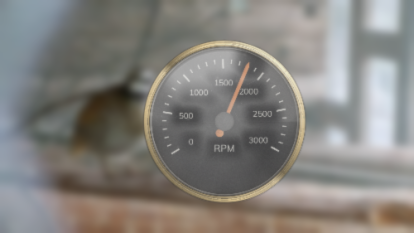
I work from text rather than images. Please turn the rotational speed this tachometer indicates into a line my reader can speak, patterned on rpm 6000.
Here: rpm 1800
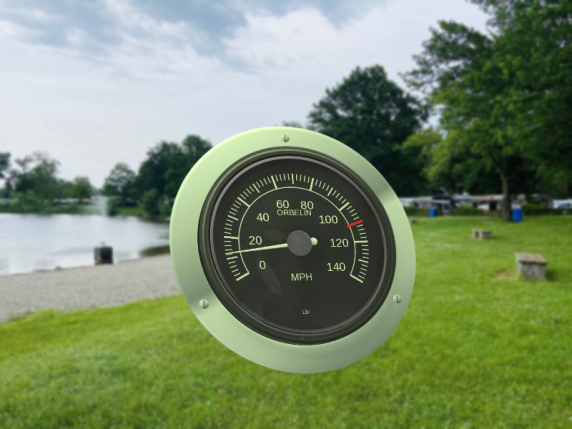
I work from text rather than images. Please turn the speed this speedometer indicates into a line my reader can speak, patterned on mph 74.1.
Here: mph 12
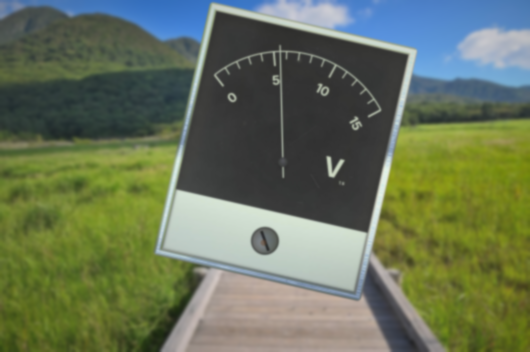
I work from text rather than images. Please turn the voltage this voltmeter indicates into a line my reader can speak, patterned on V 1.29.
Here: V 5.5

———

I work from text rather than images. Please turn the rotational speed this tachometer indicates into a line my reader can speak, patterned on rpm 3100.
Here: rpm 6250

———

> _WHAT THE EXERCISE ASKS_: Recast the listing, from the line containing "on rpm 3100." down through the line containing "Here: rpm 6250", as a two-column CSV with the headers "prompt" and "reading". Put each wording and its answer on one row, each in its own quoted field, with line breaks turned into spaces.

> _COMPLETED EXERCISE_:
prompt,reading
"I work from text rather than images. Please turn the rotational speed this tachometer indicates into a line my reader can speak, patterned on rpm 3100. Here:","rpm 6250"